Rabu, 31 Oktober 2007

Rasul Alternatif (II)

PERKELAHIAN sengit tiba-tiba meletup. Seorang laki-laki paruh baya, sontak bangkit dari duduknya di bangku kayu panjang, menggenggam tangan sembari mengayun ke wajah lawan biacaranya yang tampak lebih tua. Sebelumnya mereka masih terbahak-bahak oleh lelucon gaya parmitu di warung kopi. Suasana sekejap berubah jadi tegang, emosi dan menyulut perkelahian sengit hanya gara-gara si paruh baya dikatai, "tidak beradat."

Itulah sepenggal cerita dari kejadian belasan tahun silam yang tetap tersimpan di ingatan saya. Bagi sebagian masyarakat etnis Batak, merasa sangat tersinggung bila disebut orang tidak tahu adat. Ketersinggungnya mencapai ubun-ubun, jauh melebihi emosi daripada ketika diperolok tidak beragama atau tak bertuhan.

Dalam kehidupan keseharian masyarakat Toba misalnya, memang waktu, tenaga, dan biaya banyak tersita untuk urusan adat. Apa pun agamanya, adat tidak terpisahkan dari kehidupan. Sedari hal-hal suca cita seperti kelahiran, dan perkawinan, hingga kemalangan misalnya meninggal, semuanya disertai acara adat: tinggal ukurannya kecil atau besar.


Biaya untuk adat misalnya membeli ulos (selendang tradisional), hidangan makan berikut aksesorinya berlipat ganda daripada biaya yang disumbangkan ke masjid, gereja, atau untuk urusan agama. Ya, terkesan kuno dan kontradiksi memang, tapi demikianlah faktanya.

Masih dalam kaitan kebertuhanan dan keberagamaan, belum lama, saya membaca artikel tentang faham tak bertuhan atau atheis. Dengan mengampanyekan platform mari menjauhi agama-agama yang dianggap justru sebagai pemicu utama konflik, permusuhan, kerusuhan, dan perang di muka bumi, komunitas ini berhasil menarik simpati orang lain dan populasinya terus bertambah.

Artikel ini menyedot konsentrasi. Segera setelah membaca, kekhawatiran memenuhi rongga dada. Sesak. Khawatir. Paradigma ini mempertajam lini penyerang kubu lawan yang sudah ada yakni kapitaliesme yang terus memperlemah religiositas penganut agama-agama dunia. Bila komunitas ini merger, akan hadir sesosok skuad lawan superpower yang antara lain dicirikan foya-foya, glamour, dan hedonisme.

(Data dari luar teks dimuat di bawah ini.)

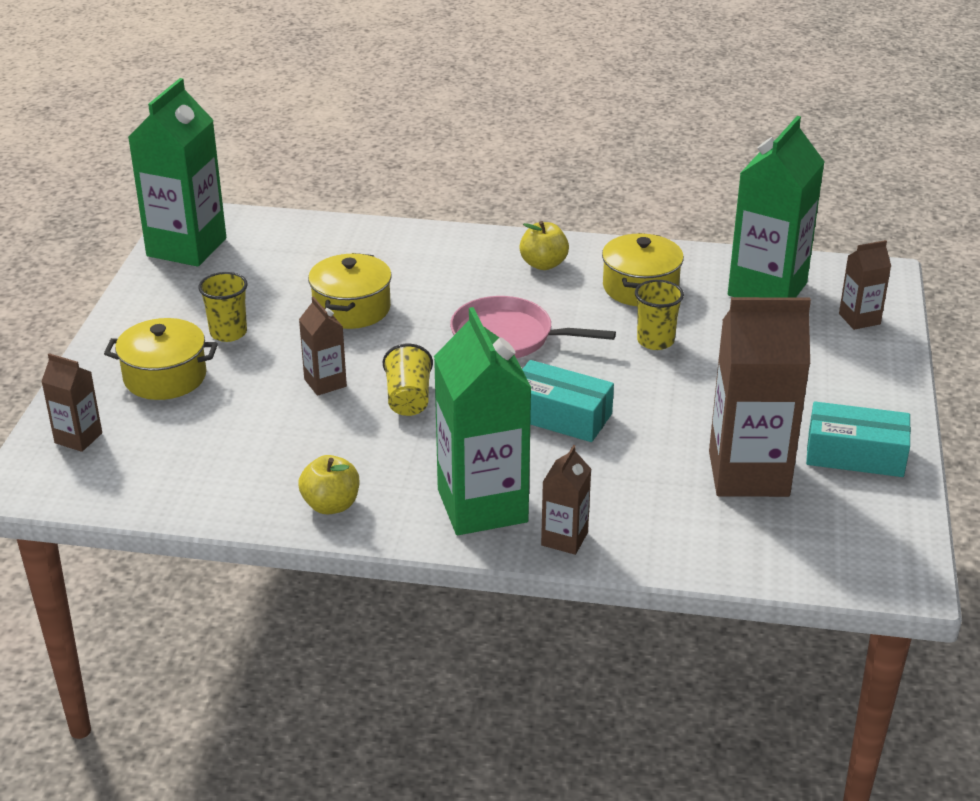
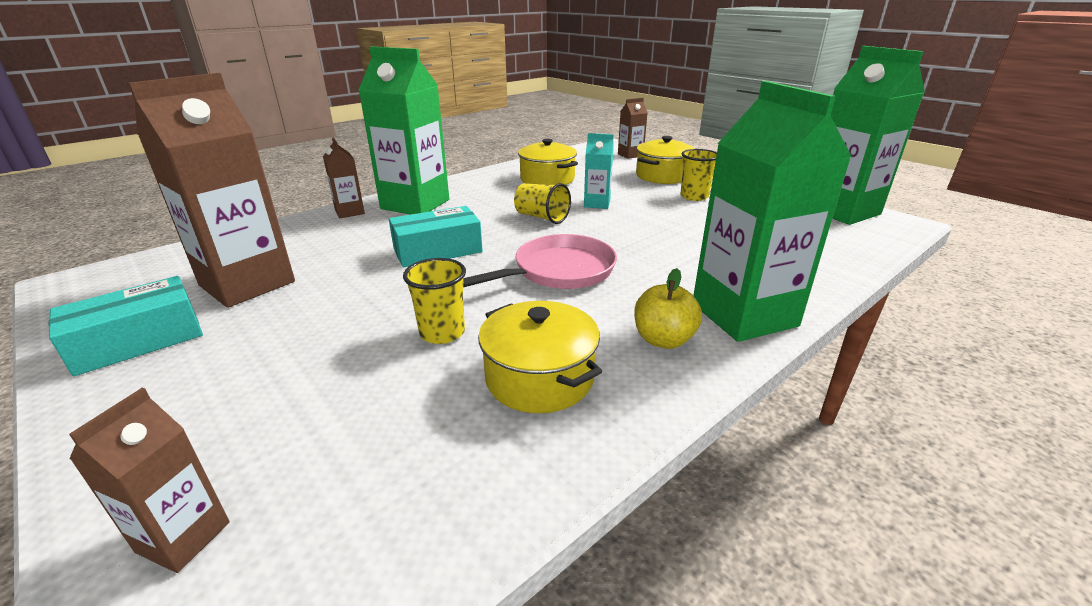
camera: 130 degrees right, 5 degrees down
yellow apple [298,455,359,514] -> none
brown carton [299,297,347,396] -> turquoise carton [584,133,614,209]
yellow pot [308,253,392,329] -> yellow pot moved to [518,139,578,185]
green carton [728,116,825,297] -> green carton moved to [693,81,852,342]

Atheis dan kapitalisme global sama-sama menjadi ancaman serius pada kaum beragama. Komunitas atheis masuk lewat celah dishramoni agama-agama. Mereka gunakan zoom in sisi gelap agama-agama; kasih sayang memudar, toleransi mengendur, perang-pembunuhan meningkat dari para pelaku yang nyata-nyata beragama, bahkan coba mengambil dalih agama- Allah dalam membinasakan orang lain. Adapun kapitalisme menghamba pada uang atau harta.

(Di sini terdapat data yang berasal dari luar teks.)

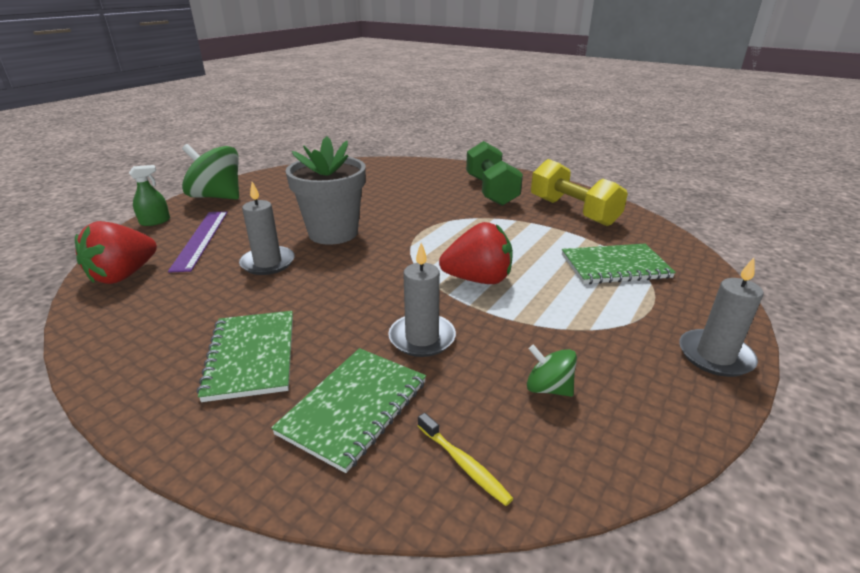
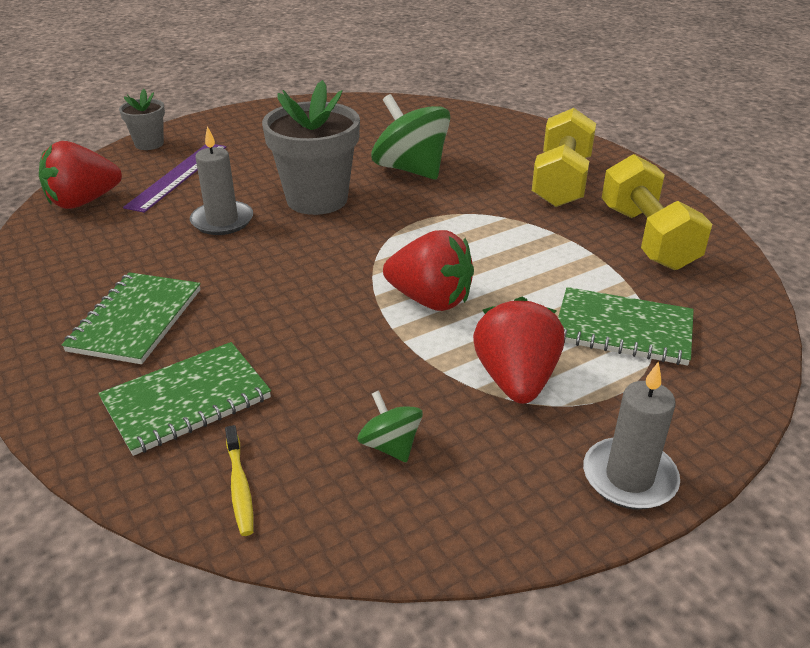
camera: 25 degrees right, 5 degrees up
green spray bottle [129,165,170,226] -> grey flower pot [119,89,165,150]
green spinning top [182,144,239,200] -> green spinning top moved to [371,94,450,179]
grey candle [388,242,456,357] -> none
green dumbbell [466,141,523,206] -> yellow dumbbell [532,108,596,207]
none -> red strawberry [473,297,565,404]

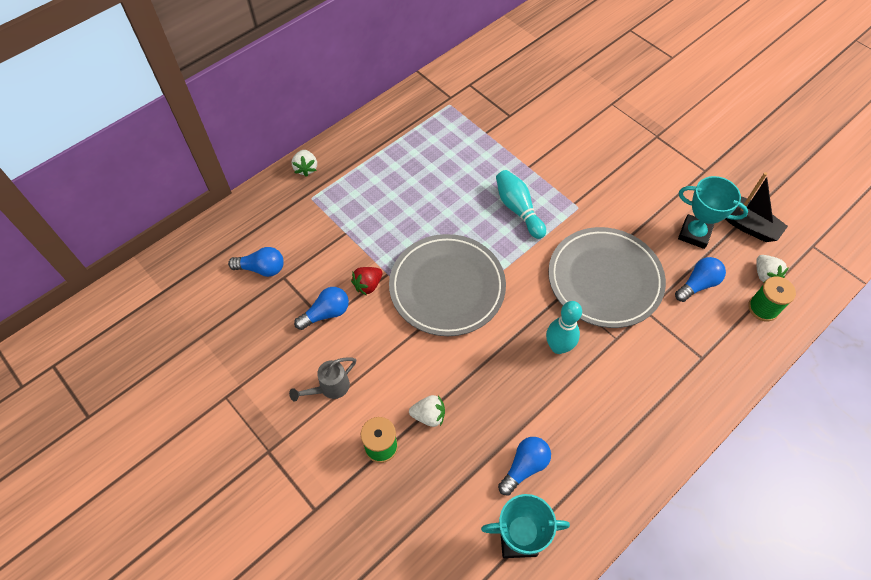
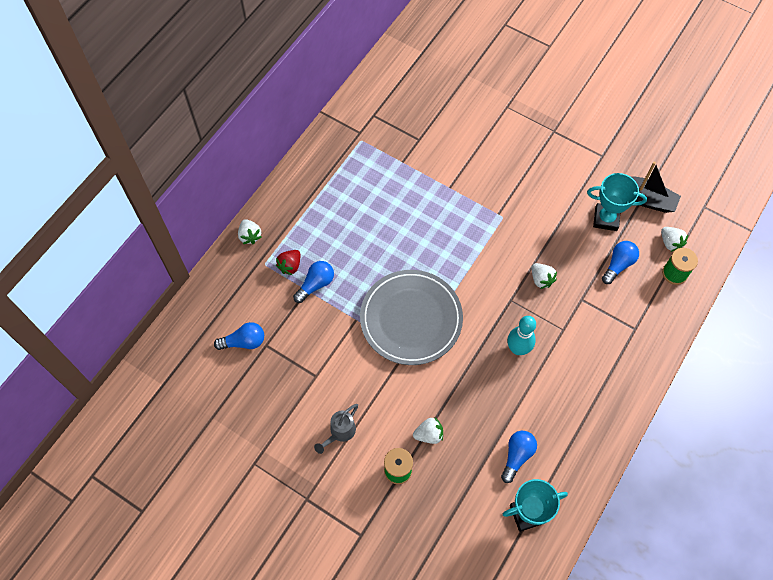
camera: 15 degrees left, 5 degrees up
blue light bulb [294,287,349,330] -> blue light bulb moved to [293,261,334,303]
red strawberry [351,267,383,295] -> red strawberry moved to [276,250,300,275]
turquoise bowling pin [496,170,546,239] -> none
grey plate [548,227,666,328] -> white strawberry [532,263,557,289]

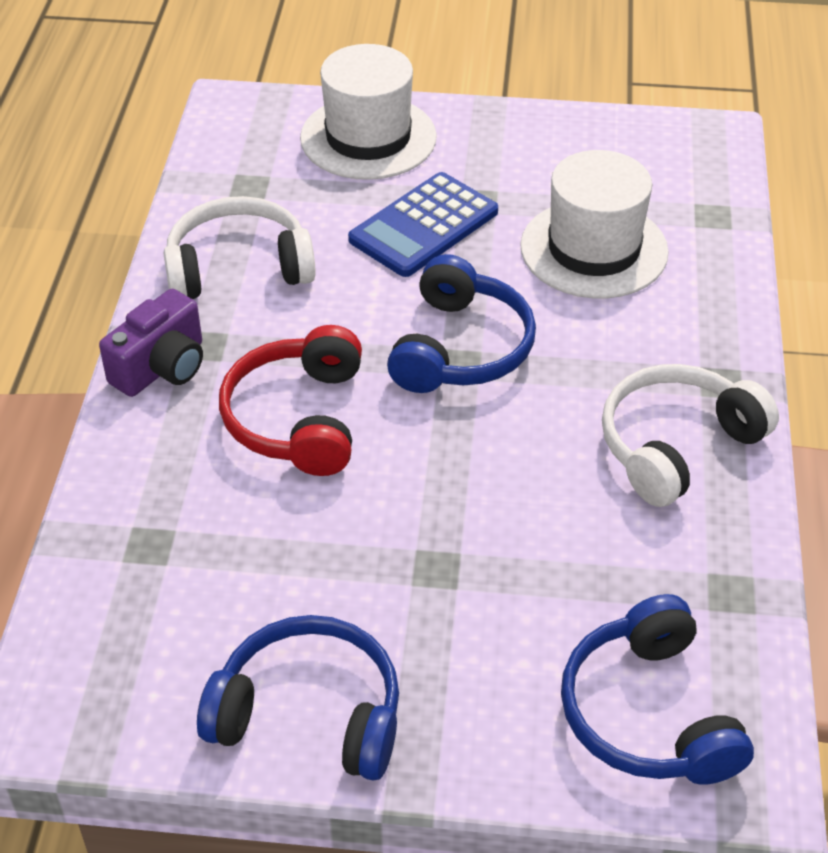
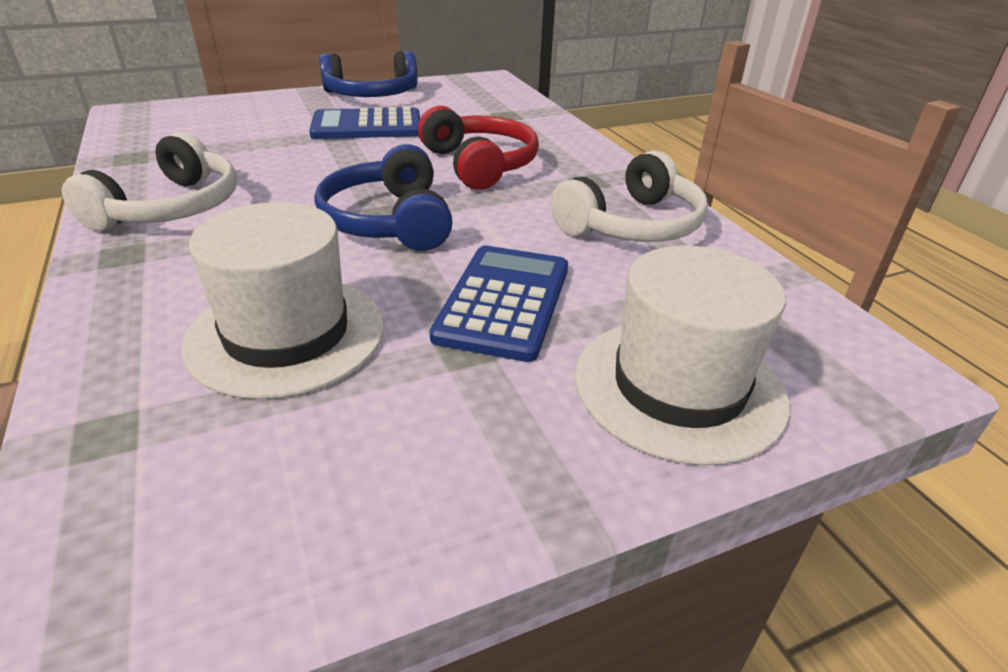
camera: 150 degrees right, 10 degrees down
purple camera [99,289,203,397] -> none
blue headphones [561,594,754,785] -> none
none -> blue calculator [309,107,420,139]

Di tengah kondisi masyakar yang karut-marut terutama karena perekonomian yang belum kunjung baik, malah masih mengimpit, angka orang-orang yang kehilangan harapan terus meningkat. Orang bunuh diri senantiasi menghiasi media, orang gila makin banyak di jalanan, penjahat beranak-pinak.

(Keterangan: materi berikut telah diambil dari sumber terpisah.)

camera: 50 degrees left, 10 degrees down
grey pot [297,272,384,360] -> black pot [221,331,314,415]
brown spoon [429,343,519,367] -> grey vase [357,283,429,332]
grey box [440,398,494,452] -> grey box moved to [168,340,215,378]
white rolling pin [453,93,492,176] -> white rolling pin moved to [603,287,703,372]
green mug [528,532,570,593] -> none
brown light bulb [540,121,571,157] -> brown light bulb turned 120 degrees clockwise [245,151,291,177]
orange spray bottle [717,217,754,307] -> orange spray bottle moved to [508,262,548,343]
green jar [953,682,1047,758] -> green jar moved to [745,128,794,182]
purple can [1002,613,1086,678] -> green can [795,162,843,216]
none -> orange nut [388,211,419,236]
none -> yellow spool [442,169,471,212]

Adakah kaitan krisis ini terhadap maraknya aliran-aliran yang tampil beda akhir-akhir ini? banyak orang tua risau karena anak-anak yang mereka sayangi meninggalkan rumah tanpa diketahui. Mereka diperkirakan mengikuti penyejuk hati baru. Bermunculan pula sosok beserta aliran yang mengklaim sebagai rasul atau nabi alternatif ala Ahmad Mushadeq dengan kendaraan Al-Qiyadah Al-Islamiayah, Lia Aminuddin dengan kedamaian Taman Eden-nya.

Betulkah ada pencarian sosok penasihat spiritual alternatif, ataukah ini mainan orang-orang yang berkepetingan untuk menguntungkan kelompok atau pribadi? Entahlah. Ketua Umum PP Muhammadiyah sudah berani menuding ada yang bermain untuk Pemilu 2009.

Andai itu tidak betul, analisisnya sebenarnya sederhana. Pertanyaan kita kembalikan kepada pemuka agama dan penganut-penganutnya. Apakah sudah betul menjalankan tugas untuk kedamaian, bukan kekacauan (baca: a = tidak, gama = kacau). Bukan pada tataran retorika transenden, tetapi praksis membumi.

Dalam konteks manusiawi, mengasihi sesama, toleransi atau pergaulan, tentu saja hubungan horizontal lebih prioritas. Apalah gunanya kita sabah waktu memuliakan atau bersyahadat untuk Allah, tetapi hati kita jauh darinya. Buat apa manis di mulut, pahit kenyataan.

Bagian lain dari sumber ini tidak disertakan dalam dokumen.